#### [Work required]
Without including any images, reproduce each entry exactly.

#### [Record excerpts]
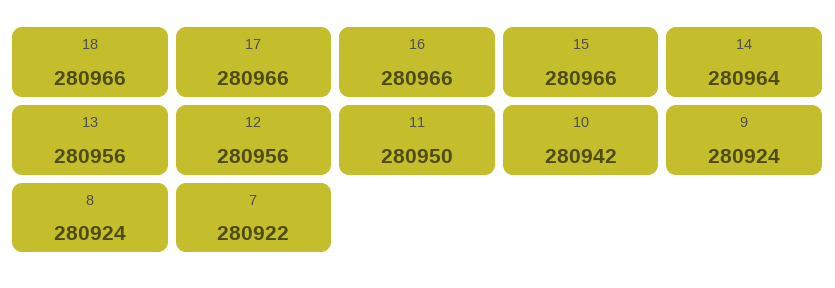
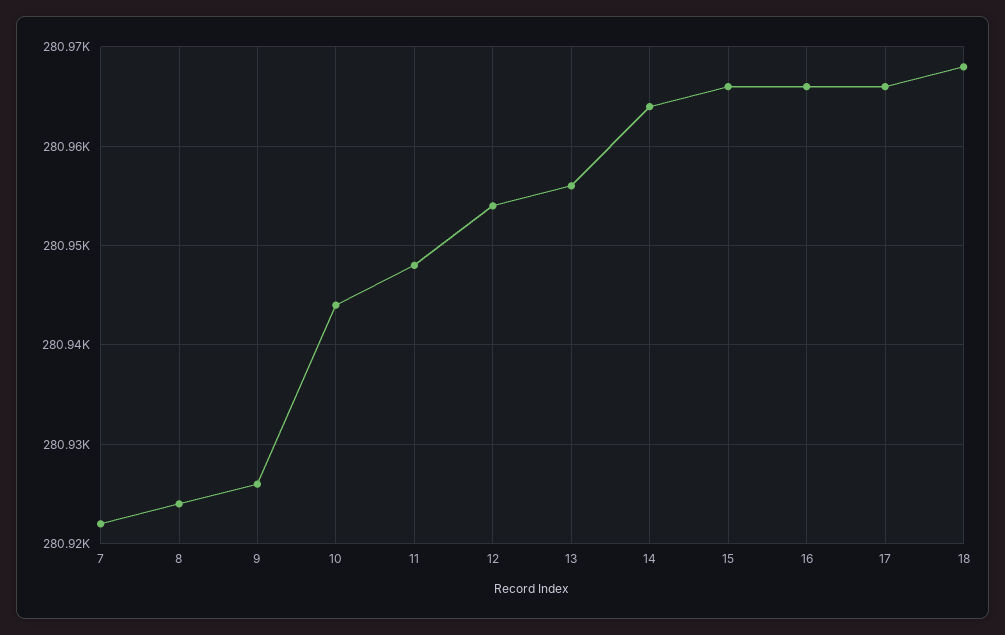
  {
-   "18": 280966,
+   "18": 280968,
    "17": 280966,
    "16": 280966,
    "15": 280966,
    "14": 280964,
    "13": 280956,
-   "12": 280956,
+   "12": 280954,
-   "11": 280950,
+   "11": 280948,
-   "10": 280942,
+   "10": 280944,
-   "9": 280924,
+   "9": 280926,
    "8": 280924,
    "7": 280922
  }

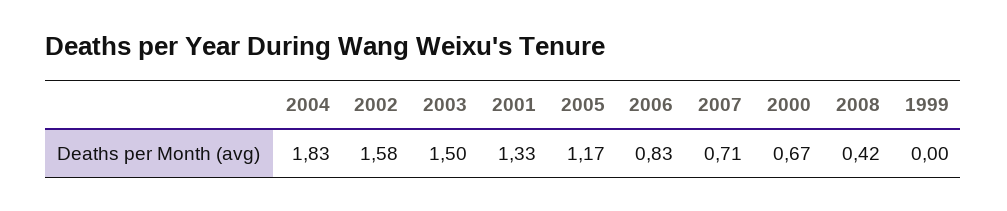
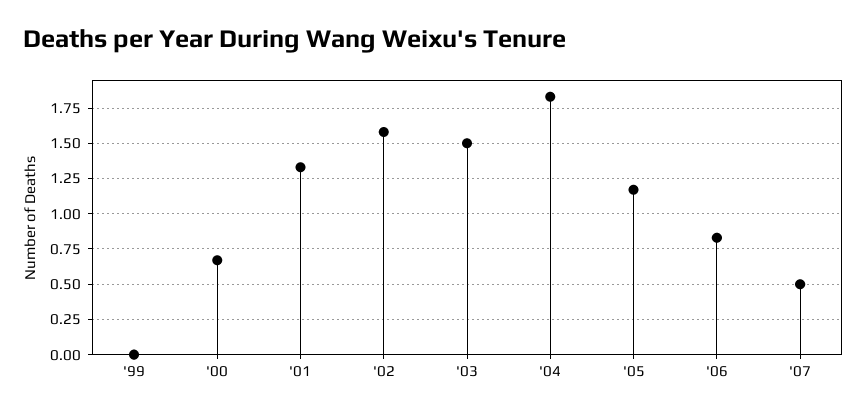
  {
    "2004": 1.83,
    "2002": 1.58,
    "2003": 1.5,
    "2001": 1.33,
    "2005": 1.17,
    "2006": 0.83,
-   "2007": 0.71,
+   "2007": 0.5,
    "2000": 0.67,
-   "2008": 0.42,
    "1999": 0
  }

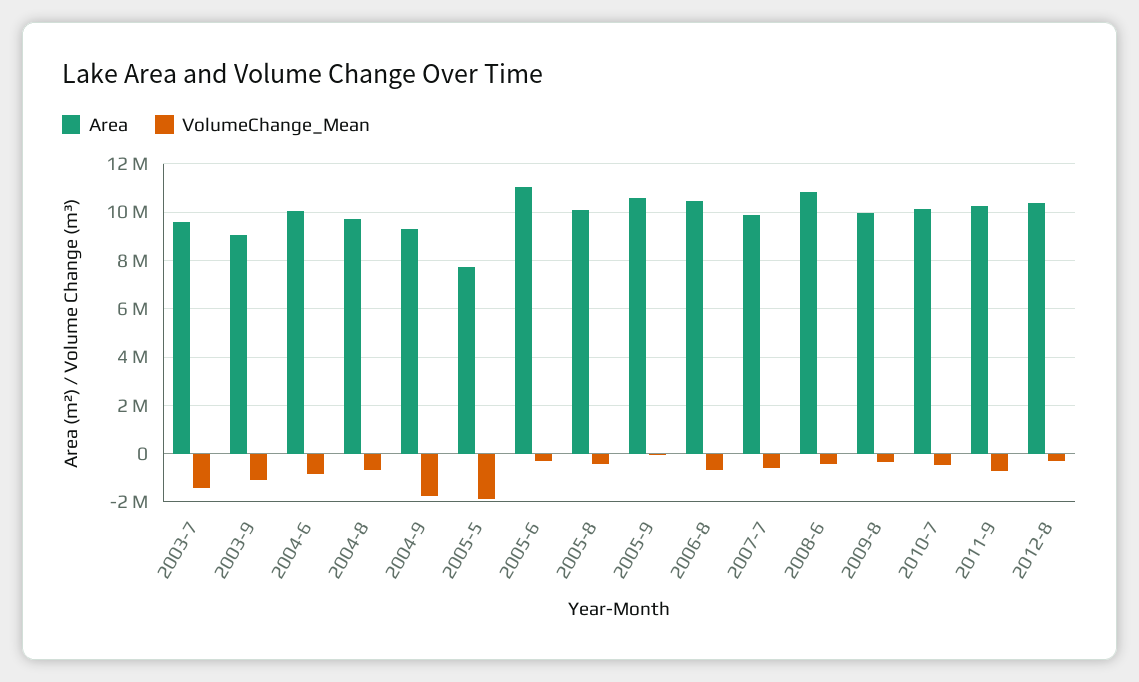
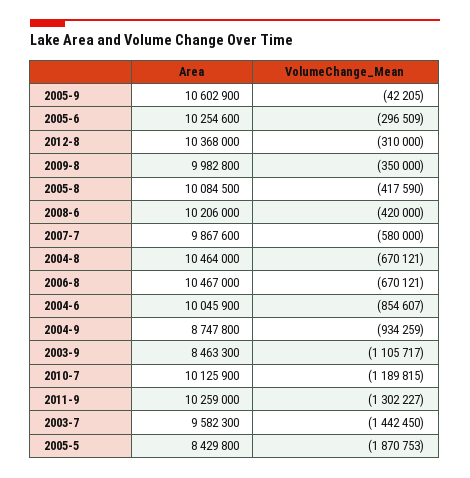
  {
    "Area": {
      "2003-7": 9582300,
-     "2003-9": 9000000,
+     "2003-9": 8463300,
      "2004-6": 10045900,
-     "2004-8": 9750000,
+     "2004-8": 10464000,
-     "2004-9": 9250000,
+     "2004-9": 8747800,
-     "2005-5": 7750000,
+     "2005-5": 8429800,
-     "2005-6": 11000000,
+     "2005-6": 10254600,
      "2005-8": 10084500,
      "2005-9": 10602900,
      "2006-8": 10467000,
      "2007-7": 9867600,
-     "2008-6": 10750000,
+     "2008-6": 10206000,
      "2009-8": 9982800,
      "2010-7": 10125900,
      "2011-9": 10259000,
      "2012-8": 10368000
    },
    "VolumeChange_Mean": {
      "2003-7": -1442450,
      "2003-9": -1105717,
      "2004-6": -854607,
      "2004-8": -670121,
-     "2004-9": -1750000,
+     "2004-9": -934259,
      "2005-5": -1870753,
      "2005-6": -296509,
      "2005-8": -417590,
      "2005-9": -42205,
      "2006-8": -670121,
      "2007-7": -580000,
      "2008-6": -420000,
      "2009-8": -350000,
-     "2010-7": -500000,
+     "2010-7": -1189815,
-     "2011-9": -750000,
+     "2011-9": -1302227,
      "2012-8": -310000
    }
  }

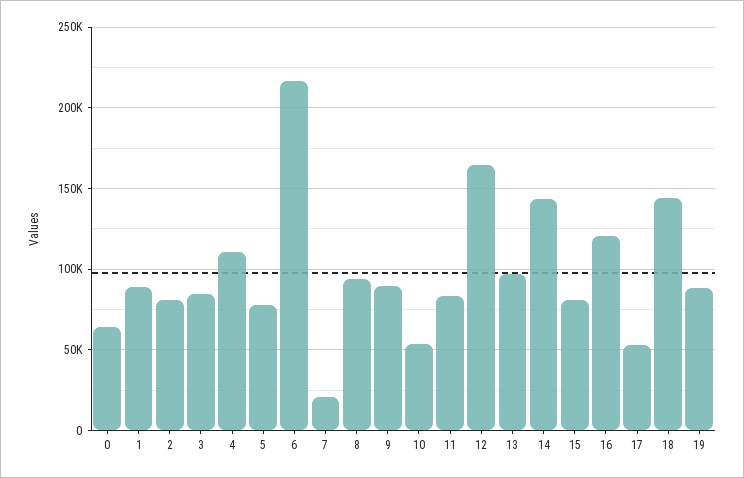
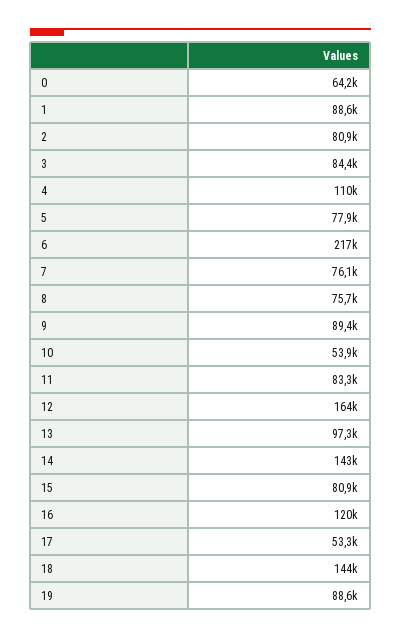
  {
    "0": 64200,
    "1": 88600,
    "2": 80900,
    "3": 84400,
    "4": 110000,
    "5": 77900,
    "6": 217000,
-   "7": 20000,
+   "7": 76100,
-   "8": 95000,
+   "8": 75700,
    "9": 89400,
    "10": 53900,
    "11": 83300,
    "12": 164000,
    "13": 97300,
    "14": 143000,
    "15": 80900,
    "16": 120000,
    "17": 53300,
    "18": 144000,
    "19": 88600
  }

#### [Reply to the task]
  {
-   "18": 280966,
+   "18": 280968,
    "17": 280966,
    "16": 280966,
    "15": 280966,
    "14": 280964,
    "13": 280956,
-   "12": 280956,
+   "12": 280954,
-   "11": 280950,
+   "11": 280948,
-   "10": 280942,
+   "10": 280944,
-   "9": 280924,
+   "9": 280926,
    "8": 280924,
    "7": 280922
  }

  {
    "2004": 1.83,
    "2002": 1.58,
    "2003": 1.5,
    "2001": 1.33,
    "2005": 1.17,
    "2006": 0.83,
-   "2007": 0.71,
+   "2007": 0.5,
    "2000": 0.67,
-   "2008": 0.42,
    "1999": 0
  }

  {
    "Area": {
      "2003-7": 9582300,
-     "2003-9": 9000000,
+     "2003-9": 8463300,
      "2004-6": 10045900,
-     "2004-8": 9750000,
+     "2004-8": 10464000,
-     "2004-9": 9250000,
+     "2004-9": 8747800,
-     "2005-5": 7750000,
+     "2005-5": 8429800,
-     "2005-6": 11000000,
+     "2005-6": 10254600,
      "2005-8": 10084500,
      "2005-9": 10602900,
      "2006-8": 10467000,
      "2007-7": 9867600,
-     "2008-6": 10750000,
+     "2008-6": 10206000,
      "2009-8": 9982800,
      "2010-7": 10125900,
      "2011-9": 10259000,
      "2012-8": 10368000
    },
    "VolumeChange_Mean": {
      "2003-7": -1442450,
      "2003-9": -1105717,
      "2004-6": -854607,
      "2004-8": -670121,
-     "2004-9": -1750000,
+     "2004-9": -934259,
      "2005-5": -1870753,
      "2005-6": -296509,
      "2005-8": -417590,
      "2005-9": -42205,
      "2006-8": -670121,
      "2007-7": -580000,
      "2008-6": -420000,
      "2009-8": -350000,
-     "2010-7": -500000,
+     "2010-7": -1189815,
-     "2011-9": -750000,
+     "2011-9": -1302227,
      "2012-8": -310000
    }
  }

  {
    "0": 64200,
    "1": 88600,
    "2": 80900,
    "3": 84400,
    "4": 110000,
    "5": 77900,
    "6": 217000,
-   "7": 20000,
+   "7": 76100,
-   "8": 95000,
+   "8": 75700,
    "9": 89400,
    "10": 53900,
    "11": 83300,
    "12": 164000,
    "13": 97300,
    "14": 143000,
    "15": 80900,
    "16": 120000,
    "17": 53300,
    "18": 144000,
    "19": 88600
  }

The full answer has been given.